折り紙をするアルモニア学園の園児ら=ブラジル

 「Bom Dia!(おはよう)」。毎朝飛び交うあいさつ。家族、友達はもちろん、近所の人、バスで隣に座った人、お店の人。この国の人たちは人懐っこくて、温かくて、何より明るい。音楽が流れれば、小さな子どもからお年寄りまで自然に踊り出す。道を聞けば、周りにいた他の人たちも一緒になって教えてくれる。ブラジルに来て9カ月。この国の人たちの温かさにたくさん触れた。

 私の配属先は、ブラジルの私立の学校。60年前、地方に住む日本人移民の子どもたちが、都市にしかなかった大学へ行くための学生寮が前身で、20年前に「アルモニア学園」が設立された。今でも寮の一部は残っており、私はその寮で生活している。寮は学校の真ん中。扉を開ければ教室。窓を開ければ体育館が見渡せる。初めは驚いたが、今では通勤時間が要らず、ありがたいと感じている。

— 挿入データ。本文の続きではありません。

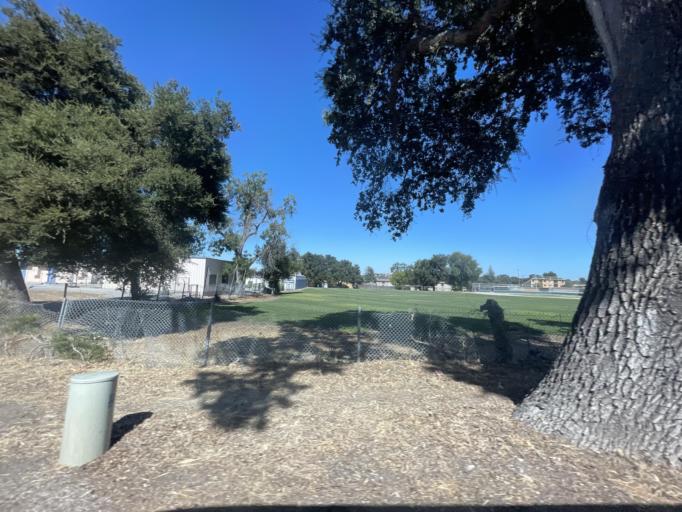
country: US
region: California
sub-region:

 アルモニア学園は幼稚園から高校まで400人ほどが在籍しており、日系人は3割ほど。幼稚園から中学校まで日本語が必修となっており、私は日本語の先生たちと主に活動している。「元気ですか。暑いですね」など、私に日本語で話し掛けてくれる生徒もいる。

 幼稚園の授業では、日本の手遊び歌を歌ったり、折り紙を折ったりしている。子どもたちは日本の歌も折り紙も大好きで、新しい歌を紹介すると大喜び。先生が「折り紙をするよ」というと、「イエーイ!」と大歓声が上がる。楽しく学ぶ姿に私もうれしくなる。

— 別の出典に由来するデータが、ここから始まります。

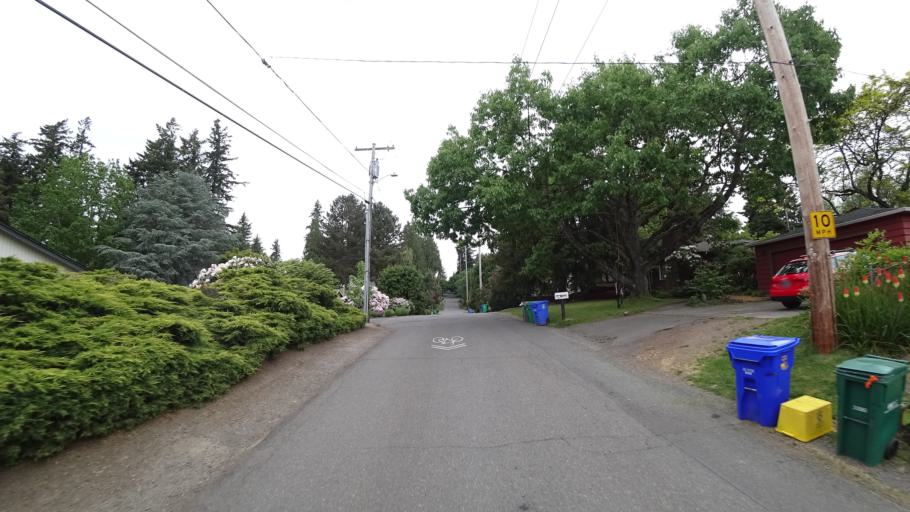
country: US
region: Oregon
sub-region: Washington County
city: Garden Home-Whitford
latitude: 45.4707
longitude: -122.7384
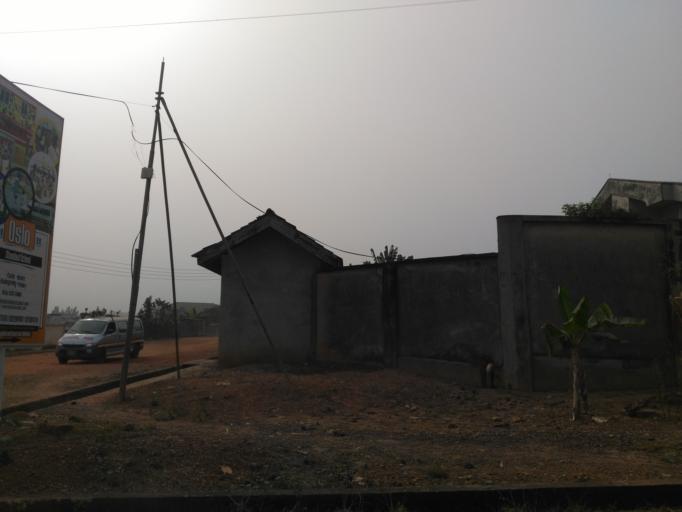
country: GH
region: Ashanti
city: Kumasi
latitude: 6.6541
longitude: -1.6266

 しかし、学年が上がると文字や文法の学習も増え、少しずつ変化していく。分かりやすく、面白い授業を目指して先生たちと考え、アイデアを出し合い、上手くいったときは本当にうれしい。

 日本を離れて9カ月。文化や習慣、考え方の違いは、目に見えて分かるものもあれば、実際に住み、人と関わる中でじわじわ感じるものもある。悩むことも多いが、面白い。あと1年、さらに吸収し、自分ができることを精いっぱいやろうと思う。

【福田恵里子さん】
写真:福田恵里子さんさん
 ふくた・えりこ 2013年7月から日系社会青年ボランティア(職種・小学校教諭)としてブラジルに派遣。教師。美濃加茂市出身。30歳。